2) Alışkanlıkları hayata geçirmek çok daha kolaydır.
Alışkanlıklar aynı anda hem güçlü hem de kırılgandır. İstemsizce gelişebilir veya mantık çerçevesinde tasarlanabilirler. Genellikle iznimiz olmadan ortaya çıkar, ancak ayarlarıyla oynanmak suretiyle yeniden şekillendirilebilirler. Hayatımız üzerinde fark ettiğimizden çok daha büyük bir etkiye sahip olurlar – öylesine güçlü olurlar ki onlara körü körüne bağlanır ve sağduyumuz da dahil olmak üzere beynimizin her bir zerresine nüfuz etmelerine izin veririz.

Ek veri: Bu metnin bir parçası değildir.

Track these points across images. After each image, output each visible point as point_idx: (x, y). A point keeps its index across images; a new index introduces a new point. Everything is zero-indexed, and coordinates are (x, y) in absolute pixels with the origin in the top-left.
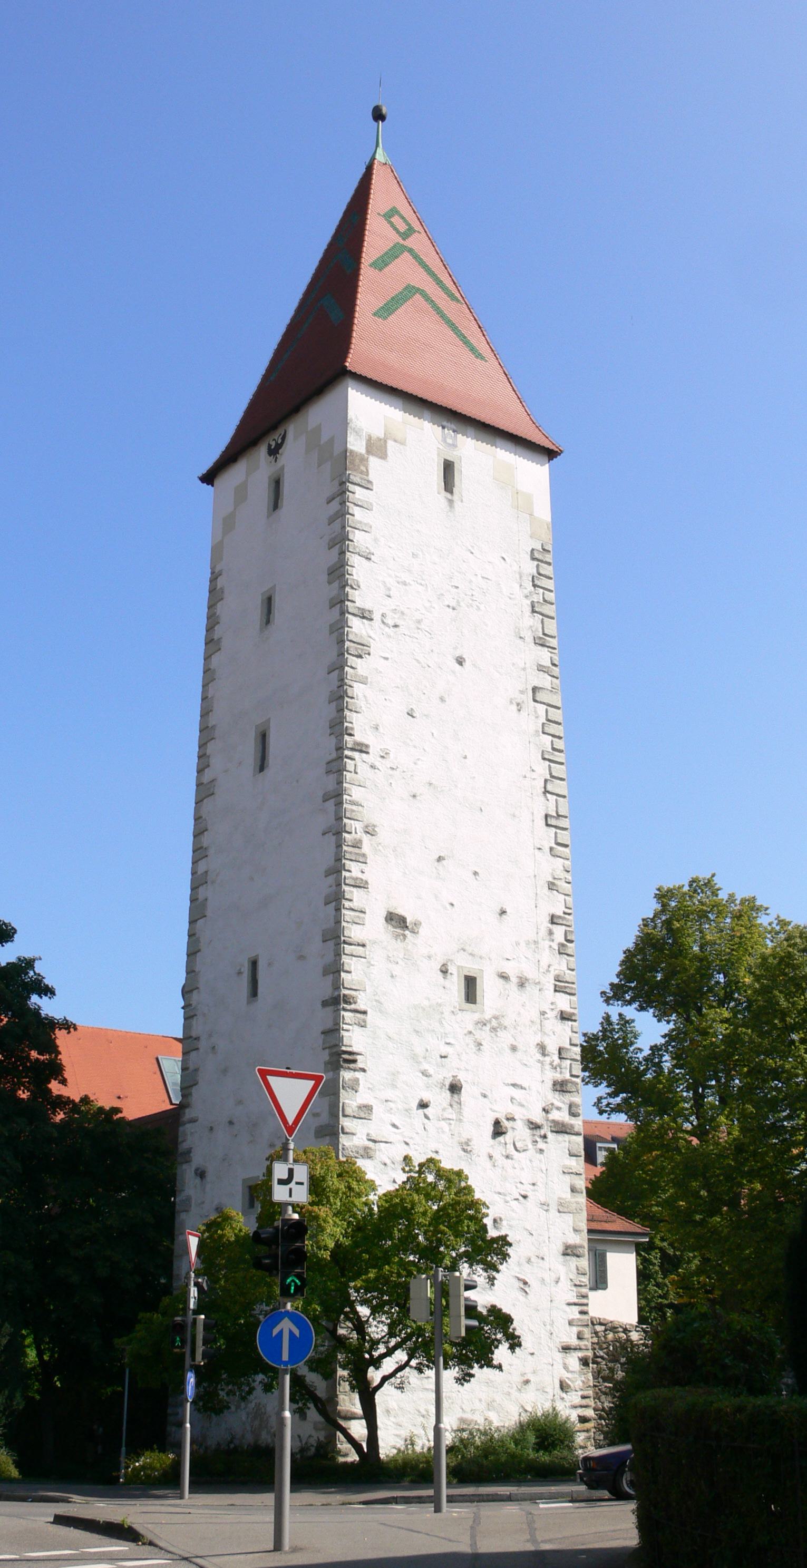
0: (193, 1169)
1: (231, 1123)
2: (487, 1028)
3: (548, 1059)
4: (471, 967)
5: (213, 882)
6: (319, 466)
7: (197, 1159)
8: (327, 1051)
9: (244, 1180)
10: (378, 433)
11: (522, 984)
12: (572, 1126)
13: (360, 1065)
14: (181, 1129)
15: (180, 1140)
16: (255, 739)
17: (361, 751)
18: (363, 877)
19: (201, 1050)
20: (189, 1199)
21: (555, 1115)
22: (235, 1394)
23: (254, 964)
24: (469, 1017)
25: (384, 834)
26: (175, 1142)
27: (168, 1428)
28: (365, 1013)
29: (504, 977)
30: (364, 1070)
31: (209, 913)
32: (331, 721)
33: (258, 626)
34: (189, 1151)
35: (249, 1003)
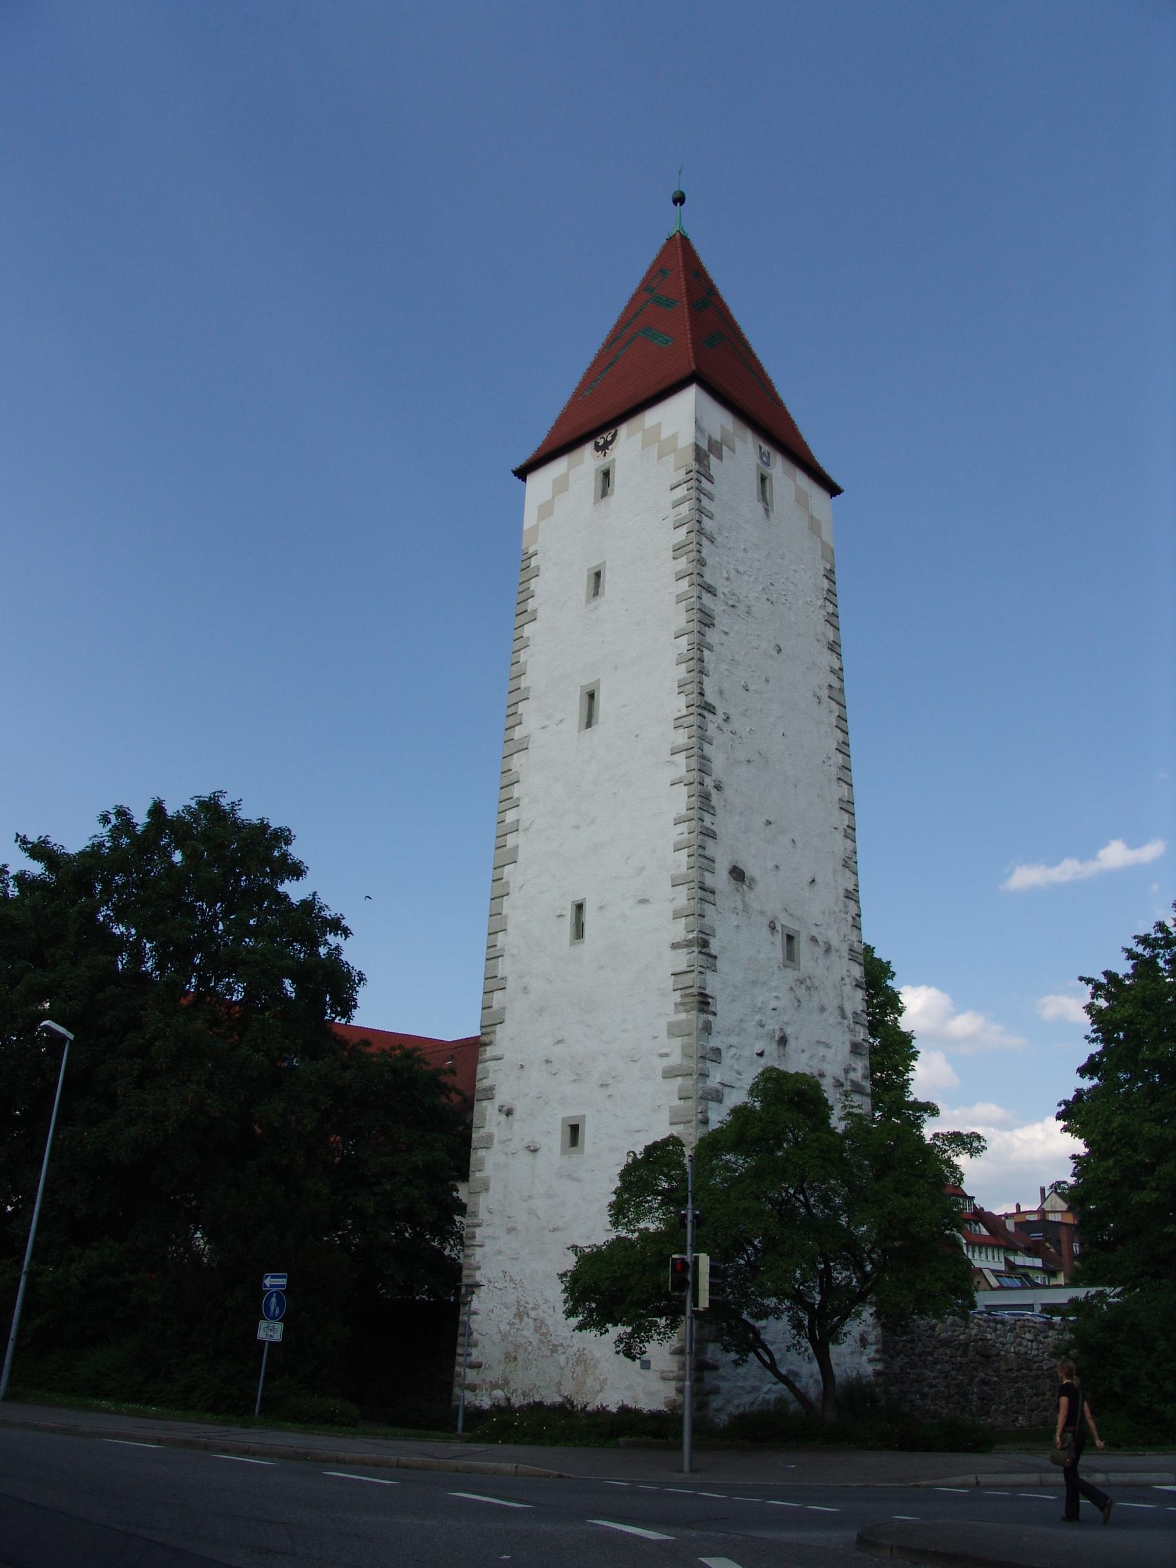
0: (497, 1107)
1: (548, 1061)
2: (803, 987)
3: (846, 1021)
4: (793, 925)
5: (527, 830)
6: (660, 458)
7: (502, 1097)
8: (679, 992)
9: (564, 1119)
10: (717, 436)
11: (828, 950)
12: (863, 1087)
13: (712, 1009)
14: (480, 1066)
15: (479, 1076)
16: (581, 699)
17: (709, 711)
18: (713, 828)
19: (508, 990)
20: (490, 1137)
21: (852, 1075)
22: (1021, 1388)
23: (579, 907)
24: (791, 975)
25: (728, 792)
26: (472, 1078)
27: (457, 1369)
28: (715, 957)
29: (814, 940)
30: (715, 1014)
31: (520, 859)
32: (679, 681)
33: (583, 598)
34: (491, 1089)
35: (572, 944)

Herhangi bir alışkanlık geliştirmemizin ardından beynimiz söz konusu davranışın gerçekleştirilmesini kolaylaştırmak üzere çalışmaya başlar. Bir davranışın alışkanlığa dönüşmesi için yaklaşık 30 günlük bir uygulama süreci gerekir. Yani küçük adımlarla ilerlemek esastır.
Mutlaka okuyun: Alışkanlık Nasıl Kazanılır?
3) Alışkanlık yaşam boyu sürer.
Hayatımız alışkanlıklarımız etrafında şekillenir. Onları öylesine içselleştirmişizdir ki birçoğunun güç bela farkına varırız.
Araştırmalara göre uyanık olduğumuz saatlerin % 40’ını alışkanlıklarımıza harcarız -bunlar genellikle bizi biz yapan küçük eylemlerin bir araya gelmesiyle oluşan alışkanlıklardır.
Anlayacağınız, hayat denen şey bizleri hedeflediğimiz mutluluğa ya da makus talihimize götürecek sistematik biçimde yapılandırılmış bir dizi pratik, duygusal ve entelektüel alışkanlığın toplamından ibarettir. Ve bizi karşı konulmaz bir biçimde sonu belirsiz kaderimize sürükler.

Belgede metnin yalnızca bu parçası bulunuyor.